That last post on vaccine reactions mentioned autotimmune disease several times, and that brings up a question that’s been outstanding for many decades now. If you look at the distribution of most autoimmune syndromes in the population, you find many obvious differences between male and female incidence rates. Guillain-Barré (discussed yesterday) is less common in women (about 35/65 overall) particularly in older patients, but the younger patients (less common overall) tend to be even or even slightly more female. Ankylosing spondylitis is slightly less common in women than men (45/55) and type I diabetes is about 50/50. But multiple sclerosis is about 75/25 towards women, rheumatoid arthritis is around 80/20, lupus and Hashimoto’s are about 90%, and Sjögren’s is even higher than that. I’m unaware of any autoimmune diseases that affect men over women to those degrees, and when you add up the total number of diseases and the total number of patients, it’s clear that women are far more affected.
Why is that?
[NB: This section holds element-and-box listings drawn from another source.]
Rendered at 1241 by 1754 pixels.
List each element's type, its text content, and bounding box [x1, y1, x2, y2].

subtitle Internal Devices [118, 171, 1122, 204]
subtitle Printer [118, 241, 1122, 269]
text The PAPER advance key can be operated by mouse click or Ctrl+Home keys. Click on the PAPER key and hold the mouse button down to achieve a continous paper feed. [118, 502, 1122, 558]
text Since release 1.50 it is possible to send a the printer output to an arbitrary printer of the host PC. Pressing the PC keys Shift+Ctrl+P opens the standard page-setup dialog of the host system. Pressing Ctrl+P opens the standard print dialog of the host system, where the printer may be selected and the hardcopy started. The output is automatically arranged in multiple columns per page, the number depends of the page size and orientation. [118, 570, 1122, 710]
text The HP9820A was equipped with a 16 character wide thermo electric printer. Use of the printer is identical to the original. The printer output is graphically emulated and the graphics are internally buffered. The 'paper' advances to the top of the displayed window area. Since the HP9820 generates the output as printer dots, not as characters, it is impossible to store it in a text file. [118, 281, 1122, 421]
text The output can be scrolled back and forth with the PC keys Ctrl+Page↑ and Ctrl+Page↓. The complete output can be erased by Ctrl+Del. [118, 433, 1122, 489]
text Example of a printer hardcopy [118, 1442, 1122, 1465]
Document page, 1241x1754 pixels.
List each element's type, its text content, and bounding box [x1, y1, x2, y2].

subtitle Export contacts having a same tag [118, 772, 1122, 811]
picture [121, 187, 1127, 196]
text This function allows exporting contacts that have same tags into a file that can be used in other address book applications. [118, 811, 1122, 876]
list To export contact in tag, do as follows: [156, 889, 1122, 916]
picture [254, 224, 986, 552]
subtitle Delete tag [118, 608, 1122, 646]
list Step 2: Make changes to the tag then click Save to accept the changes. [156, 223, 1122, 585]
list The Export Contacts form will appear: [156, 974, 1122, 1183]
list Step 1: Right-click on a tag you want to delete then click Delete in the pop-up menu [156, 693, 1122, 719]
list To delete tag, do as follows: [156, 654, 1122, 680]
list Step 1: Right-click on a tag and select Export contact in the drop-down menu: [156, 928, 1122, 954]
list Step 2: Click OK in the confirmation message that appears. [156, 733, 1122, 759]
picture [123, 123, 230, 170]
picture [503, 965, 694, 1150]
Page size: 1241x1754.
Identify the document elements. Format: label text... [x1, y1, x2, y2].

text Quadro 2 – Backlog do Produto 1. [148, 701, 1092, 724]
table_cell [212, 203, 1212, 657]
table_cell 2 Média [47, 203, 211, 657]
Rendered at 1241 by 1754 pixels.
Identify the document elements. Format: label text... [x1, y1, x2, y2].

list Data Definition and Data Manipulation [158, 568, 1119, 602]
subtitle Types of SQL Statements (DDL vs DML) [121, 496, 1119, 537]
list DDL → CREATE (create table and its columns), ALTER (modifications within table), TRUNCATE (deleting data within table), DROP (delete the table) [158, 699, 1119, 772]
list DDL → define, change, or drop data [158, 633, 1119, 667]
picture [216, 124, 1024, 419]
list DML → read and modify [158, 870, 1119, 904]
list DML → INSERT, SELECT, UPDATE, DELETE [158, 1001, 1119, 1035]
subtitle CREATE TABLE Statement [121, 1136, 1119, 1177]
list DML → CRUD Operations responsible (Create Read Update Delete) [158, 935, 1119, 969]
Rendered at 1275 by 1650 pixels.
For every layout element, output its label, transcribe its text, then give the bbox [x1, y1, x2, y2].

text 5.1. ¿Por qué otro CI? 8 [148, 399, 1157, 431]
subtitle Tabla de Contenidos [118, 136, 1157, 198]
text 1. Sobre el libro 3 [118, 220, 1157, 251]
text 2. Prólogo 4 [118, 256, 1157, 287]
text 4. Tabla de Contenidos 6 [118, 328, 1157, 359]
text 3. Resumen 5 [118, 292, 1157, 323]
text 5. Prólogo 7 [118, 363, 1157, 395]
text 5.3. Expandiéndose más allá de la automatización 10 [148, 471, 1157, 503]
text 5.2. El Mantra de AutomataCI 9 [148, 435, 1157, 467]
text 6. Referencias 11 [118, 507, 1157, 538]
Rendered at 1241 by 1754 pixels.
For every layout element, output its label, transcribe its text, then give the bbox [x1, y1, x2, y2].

A lot of work has gone into that question over the years, and as this overview at Nature shows, two of the big obvious possibilities have a lot of evidence behind them: differences in hormone levels and the presence of two X chromosomes (and the genes on them). There are definite fluctuations in some of these diseases as hormone levels change (puberty, pregnancy, menopause), although the details are still being argued out. Which hormones are involved, and are the problems due to an excess of some or to a deficit of others? But there are also clear effects from the X chromosome. Indeed, if you engineer mice to have otherwise identical hormone levels but just bring in an extra X chromosome, they show up more frequently with conditions like lupus. The same thing happens in Klinefelter syndrome in humans, where a male ends up with an extra X chromosome.
So it’s not either/or; both of these factors contribute. And an underlying adaptation might be behind both – the immune system adaptations needed during pregnancy. A pregnant woman is devoting her metabolism to carrying a ever-larger and more complex fetus that is immunologically different from her own tissues, so the immune system clearly has a lot of delicate work to do. Evolutionarily, immune attacks on one’s developing progeny is surely a bad choice, but lowering the immune defenses too much for the mother during the same period is not going to work out well, either. You’re linking directly into the driveshaft of selection pressure either way, and as the Nature article makes clear, we are far from understanding the details of the solutions that have been worked out over the eons. Developmental biology and immunology are both notorious jungles of thickly overgrown pathways and interconnected systems, so their intersection is going to be extremely hard to comprehend.
But one theory is that since women in general spend less of their lives in pregnancy in modern times than they did during the vast stretches of evolutionary time, that the various fine-tunings of the immune response that go on during pregnancy (often mediated, it is believed, by placental tissue) are infrequent enough to throw the balance over towards autoimmunity. That makes for a neat story, and it appears that autoimmune diseases have increased in areas with lower fertility, but there’s a lot more to be worked out. The article describes studies that are looking at large repositories of medical data, trying to correlate autoimmune diagnoses with number of pregnancies, how young a person was at first childbirth, comparisons with women who did not have children, and so on. Of course, you can also ask why some autoimmune syndromes don’t respond in this direction as well: what is it about older men that makes them at greater risk for Guillain-Barré, or what is is about older women that protects them?
It would not surprise me if as we learn more about these things that we find that autoantibody status is a really significant variable in human health and disease. Obviously that’s the case with outright autoimmune disease, but I would have to think that there are a great many people who seem phenotypically average until the right (or wrong!) stimulus comes along. They might be more likely to develop rheumatoid arthritis as they age, or are more likely to have side effects like Sjögren’s syndrome in response to particular drugs, or are at greater risk for something like Guillain-Barré in response to an otherwise unremarkable respiratory viral infection. Perhaps (as that link above suggests) they are at greater risk for severe disease symptoms when infected by an ordinary transmissible virus as well. Many people have wondered about these situations and others, but the challenge has been to get enough understanding to do something about any of them in advance. I hope that we’re getting there.